FAKULTAS PSIKOLOGI
UNIVERSITAS PROKLAMASI 45
Dosen Pengampu : Dr. Arundati Shinta, MA
Penulis : Rifan Adi Nugraha
NIM : 23310410029
Permasalahan yang Terjadi
Cerita tentang Ayu Aryanti dan Kang Dedi Mulyadi (KDM) benar-benar buat saya mikir. Bagaimana bisa seorang anak yang pintar, rajin, dan dapat banyak fasilitas hidup malah memilih “balik lagi” ke kehidupan lamanya? Padahal, banyak orang pasti iri kalau bisa tinggal bareng orang seperti KDM dan dapat semua hal yang biasanya susah diraih. Tapi Ayu beda. Setelah dua tahun didampingi, dirawat, bahkan diberi semua hal yang dia butuhkan, ternyata Ayu tetap memilih hidup sederhana dan balik ke orang tua dan bantu jualan makaroni.
Cerita ini menurut saya nggak cuma soal keputusan Ayu, tapi tentang betapa rumitnya perubahan seseorang, terutama kalau perubahan itu datang dari luar, bukan dari dalam dirinya.
1. Kurangnya Intervensi KDM
Kalau dilihat sekilas, apa yang dilakukan KDM itu luar biasa. Tapi justru itu masalahnya. KDM terlalu fokus pada hal-hal yang kelihatan: kasih uang, kasih rumah, kasih makanan enak, pakaian bagus, sekolah bagus. Tapi dia nggak cukup menggali apa sebenarnya yang Ayu mau, apa yang dia yakini, dan apa arti sukses menurut Ayu sendiri. Menurut Ellerman (2024), perubahan sejati itu datang dari dalam diri seseorang. Kalau seseorang belum merasa bahwa perubahan itu penting buat hidupnya, ya sebesar apa pun bantuan dari luar, hasilnya bisa nggak maksimal. Ayu bisa jadi merasa nyaman secara materi, tapi secara batin dia belum “klik” sama arah yang dibawa KDM.

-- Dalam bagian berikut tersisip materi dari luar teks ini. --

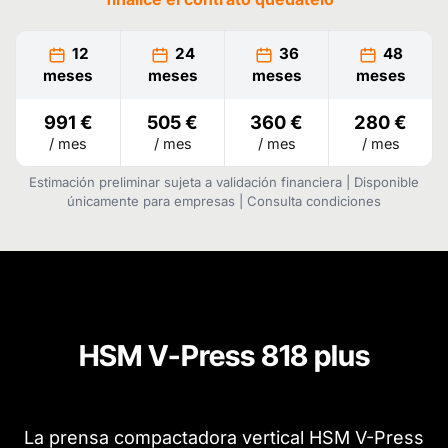
12
24
36
48
meses
meses
meses
meses
991 €
505 €
360 €
280 €
/ mes
/ mes
/ mes
/ mes
Estimación preliminar sujeta a validación financiera | Disponible
únicamente para empresas | Consulta condiciones
HSM V-Press 818 plus
La prensa compactadora vertical HSM V-Press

2. Kalau Saya Jadi Asisten KDM
Saya akan coba ajak Ayu ngobrol lebih dalam. Bukan soal kamu mau jadi apa, tapi lebih ke “kenapa kamu pengin jadi itu?” atau “apa yang kamu takutkan dari masa depan?” Saya bakal bantu Ayu ngerti bahwa memilih masa depan itu bukan soal meninggalkan orang tua, tapi soal membangun sesuatu yang lebih baik untuk mereka juga. Saya juga bakal ajak Ayu ikut program yang bisa bantu dia percaya diri, punya tujuan hidup, dan ngerti caranya mewujudkan mimpi. Bantuan fisik itu penting, tapi tanpa dorongan dari dalam, semua itu nggak akan bertahan lama.
3. Kalau Saya Jadi Ayu
Kalau saya ada di posisi Ayu, jujur pasti bingung juga. Tapi setelah dua tahun dikasih kesempatan belajar dan berkembang, saya akan coba manfaatkan sebaik mungkin. Saya akan lanjut kuliah, bukan karena mengejar gelar, tapi karena saya sadar kalau pengetahuan itu bisa bantu saya dan keluarga keluar dari kesulitan ekonomi. Jualan makaroni boleh-boleh aja, tapi kalau saya punya ilmu bisnis, saya bisa bikin usahanya lebih besar. Jadi niat bantu orang tua tetap bisa jalan, tapi dengan cara yang lebih berdampak.
4. Kalau Saya Jadi Orangtua Ayu
Sebagai orang tua, saya akan terus support Ayu buat jadi lebih baik. Tapi saya juga nggak akan membatasi keinginannya berkembang. Saya akan bilang, “Pergilah, belajar yang tinggi, nanti pulang bawa perubahan buat keluarga kita.” Cinta orang tua itu bukan cuma soal menjaga, tapi juga soal merelakan anak untuk berkembang lebih jauh.
5. Motivasi Internal vs Eksternal
Menurut saya, pertarungan antara motivasi internal dan eksternal itu kayak tarik tambang. Kalau motivasi dari dalam (seperti nilai, tujuan, dan keyakinan pribadi) kuat, maka hadiah atau tekanan dari luar bisa kalah. Tapi kalau motivasi internal sedang lemah, seharusnya motivasi eksternal bisa bantu mendorong.
Masalahnya, kalau motivasi eksternal nggak nyambung sama nilai-nilai yang dianut seseorang, maka dorongan itu malah jadi beban. Kasus Ayu contohnya: dia punya nilai hidup sederhana dan dekat sama keluarga. Ketika KDM datang dengan “paket sukses versi orang lain,” Ayu mungkin merasa itu bukan dirinya. Akhirnya, dia kembali ke zona nyaman karena belum siap berubah.